**What you have to do**
The records below need to be repeated exactly, with every picture left out.

**Input data**
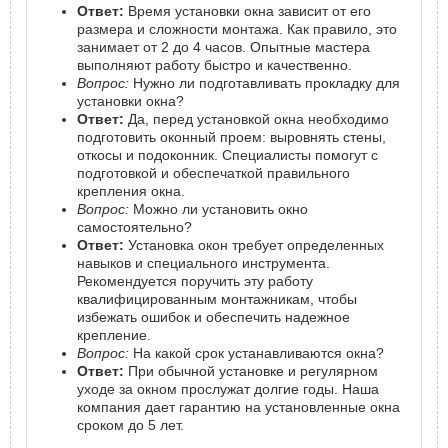
Ответ:
Время установки окна зависит от его
размера и сложности монтажа. Как правило, это
занимает от 2 до 4 часов. Опытные мастера
выполняют работу быстро и качественно.
Вопрос:
Нужно ли подготавливать прокладку для
установки окна?
Ответ:
Да, перед установкой окна необходимо
подготовить оконный проем: выровнять стены,
откосы и подоконник. Специалисты помогут с
подготовкой и обеспечаткой правильного
крепления окна.
Вопрос:
Можно ли установить окно
самостоятельно?
Ответ:
Установка окон требует определенных
навыков и специального инструмента.
Рекомендуется поручить эту работу
квалифицированным монтажникам, чтобы
избежать ошибок и обеспечить надежное
крепление.
Вопрос:
На какой срок устанавливаются окна?
Ответ:
При обычной установке и регулярном
уходе за окном прослужат долгие годы. Наша
компания дает гарантию на установленные окна
сроком до 5 лет.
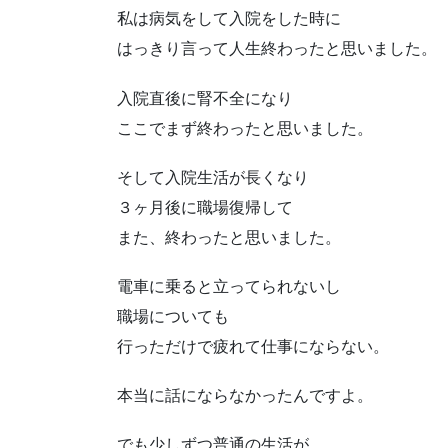
私は病気をして入院をした時に
はっきり言って人生終わったと思いました。
入院直後に腎不全になり
ここでまず終わったと思いました。
そして入院生活が長くなり
３ヶ月後に職場復帰して
また、終わったと思いました。
電車に乗ると立ってられないし
職場についても
行っただけで疲れて仕事にならない。
本当に話にならなかったんですよ。
でも少しずつ普通の生活が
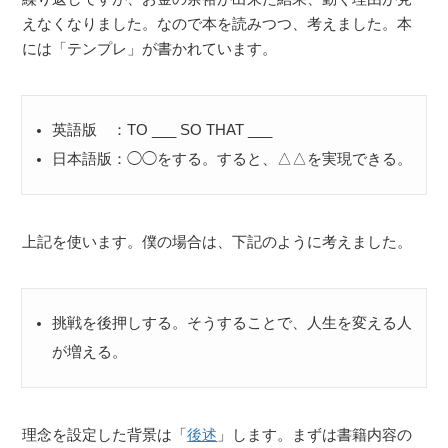
えなくなりました。なので本を読みつつ、考えました。本
には「テンプレ」が書かれています。
英語版 ：TO ___ SO THAT ___
日本語版：◯◯をする。すると、△△を実現できる。
上記を使います。僕の場合は、下記のように考えました。
挑戦を後押しする。そうすることで、人生を変える人
が増える。
理念を設定した背景は「
後述
」します。まずは書籍内容の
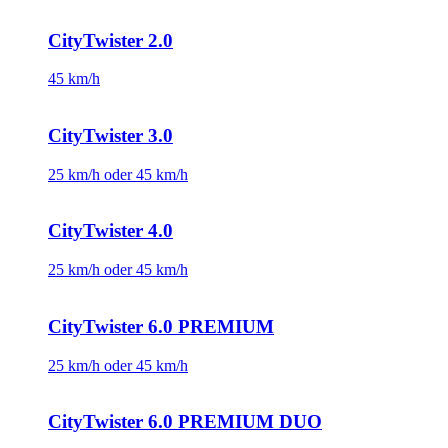
CityTwister 2.0
45 km/h
CityTwister 3.0
25 km/h oder 45 km/h
CityTwister 4.0
25 km/h oder 45 km/h
CityTwister 6.0 PREMIUM
25 km/h oder 45 km/h
CityTwister 6.0 PREMIUM DUO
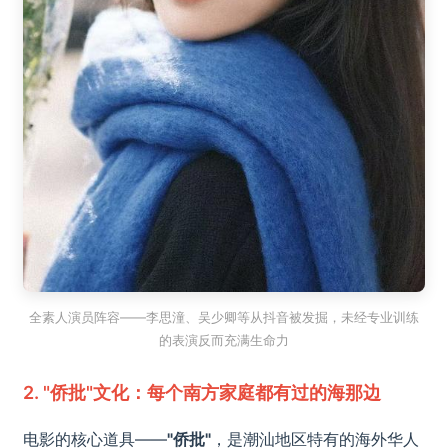
全素人演员阵容——李思潼、吴少卿等从抖音被发掘，未经专业训练
的表演反而充满生命力
2. "侨批"文化：每个南方家庭都有过的海那边
电影的核心道具——
"侨批"
，是潮汕地区特有的海外华人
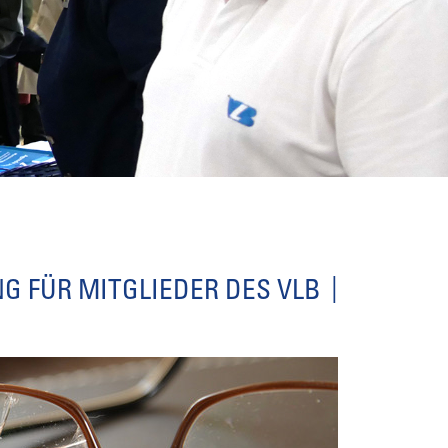
G FÜR MITGLIEDER DES VLB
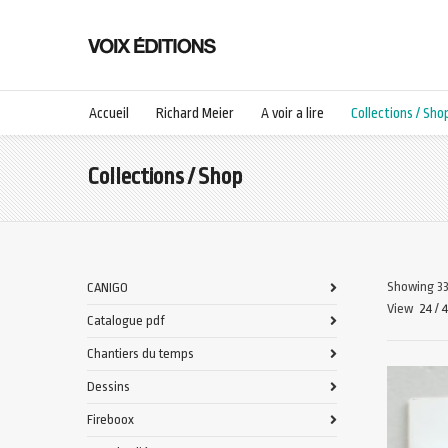
Accueil
Richard Meier
A voir a lire
Collections / Sho
Collections / Shop
Showing 33
CANIGO
View
24
/
Catalogue pdf
Chantiers du temps
Dessins
Fireboox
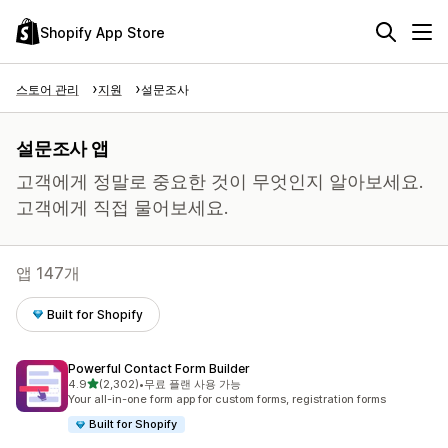
Shopify App Store
스토어 관리
지원
설문조사
설문조사 앱
고객에게 정말로 중요한 것이 무엇인지 알아보세요.
고객에게 직접 물어보세요.
앱 147개
Built for Shopify
Powerful Contact Form Builder
별 5개 중
4.9
(2,302)
•
무료 플랜 사용 가능
총 리뷰 2302개
Your all-in-one form app for custom forms, registration forms
Built for Shopify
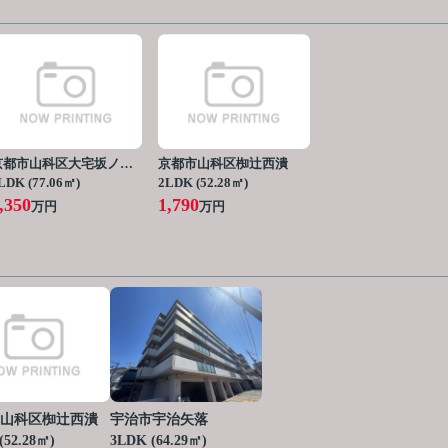
京都市山科区大宅坂ノ辻町
京都市山科区椥辻西潰
LDK (77.06㎡)
2LDK (52.28㎡)
,350
1,790
万円
万円
山科区椥辻西潰
宇治市宇治矢落
(52.28㎡)
3LDK (64.29㎡)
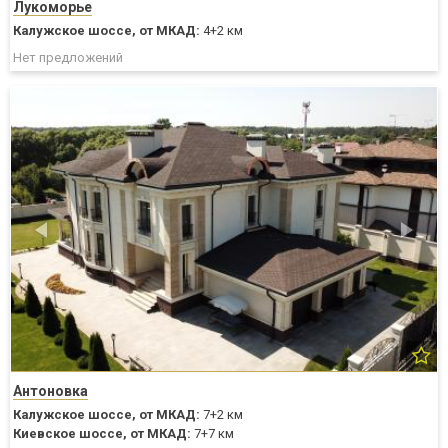
Лукоморье
Калужское шоссе,
от МКАД:
4+2 км
Нет предложений
Антоновка
Калужское шоссе,
от МКАД:
7+2 км
Киевское шоссе,
от МКАД:
7+7 км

**Solution to this problem**
Ответ:
Время установки окна зависит от его
размера и сложности монтажа. Как правило, это
занимает от 2 до 4 часов. Опытные мастера
выполняют работу быстро и качественно.
Вопрос:
Нужно ли подготавливать прокладку для
установки окна?
Ответ:
Да, перед установкой окна необходимо
подготовить оконный проем: выровнять стены,
откосы и подоконник. Специалисты помогут с
подготовкой и обеспечаткой правильного
крепления окна.
Вопрос:
Можно ли установить окно
самостоятельно?
Ответ:
Установка окон требует определенных
навыков и специального инструмента.
Рекомендуется поручить эту работу
квалифицированным монтажникам, чтобы
избежать ошибок и обеспечить надежное
крепление.
Вопрос:
На какой срок устанавливаются окна?
Ответ:
При обычной установке и регулярном
уходе за окном прослужат долгие годы. Наша
компания дает гарантию на установленные окна
сроком до 5 лет.
私は病気をして入院をした時に
はっきり言って人生終わったと思いました。
入院直後に腎不全になり
ここでまず終わったと思いました。
そして入院生活が長くなり
３ヶ月後に職場復帰して
また、終わったと思いました。
電車に乗ると立ってられないし
職場についても
行っただけで疲れて仕事にならない。
本当に話にならなかったんですよ。
でも少しずつ普通の生活が
えなくなりました。なので本を読みつつ、考えました。本
には「テンプレ」が書かれています。
英語版 ：TO ___ SO THAT ___
日本語版：◯◯をする。すると、△△を実現できる。
上記を使います。僕の場合は、下記のように考えました。
挑戦を後押しする。そうすることで、人生を変える人
が増える。
理念を設定した背景は「
後述
」します。まずは書籍内容の
CityTwister 2.0
45 km/h
CityTwister 3.0
25 km/h oder 45 km/h
CityTwister 4.0
25 km/h oder 45 km/h
CityTwister 6.0 PREMIUM
25 km/h oder 45 km/h
CityTwister 6.0 PREMIUM DUO
全素人演员阵容——李思潼、吴少卿等从抖音被发掘，未经专业训练
的表演反而充满生命力
2. "侨批"文化：每个南方家庭都有过的海那边
电影的核心道具——
"侨批"
，是潮汕地区特有的海外华人
G FÜR MITGLIEDER DES VLB
Accueil
Richard Meier
A voir a lire
Collections / Sho
Collections / Shop
Showing 33
CANIGO
View
24
/
Catalogue pdf
Chantiers du temps
Dessins
Fireboox
Shopify App Store
스토어 관리
지원
설문조사
설문조사 앱
고객에게 정말로 중요한 것이 무엇인지 알아보세요.
고객에게 직접 물어보세요.
앱 147개
Built for Shopify
Powerful Contact Form Builder
별 5개 중
4.9
(2,302)
•
무료 플랜 사용 가능
총 리뷰 2302개
Your all-in-one form app for custom forms, registration forms
Built for Shopify
京都市山科区大宅坂ノ辻町
京都市山科区椥辻西潰
LDK (77.06㎡)
2LDK (52.28㎡)
,350
1,790
万円
万円
山科区椥辻西潰
宇治市宇治矢落
(52.28㎡)
3LDK (64.29㎡)
Лукоморье
Калужское шоссе,
от МКАД:
4+2 км
Нет предложений
Антоновка
Калужское шоссе,
от МКАД:
7+2 км
Киевское шоссе,
от МКАД:
7+7 км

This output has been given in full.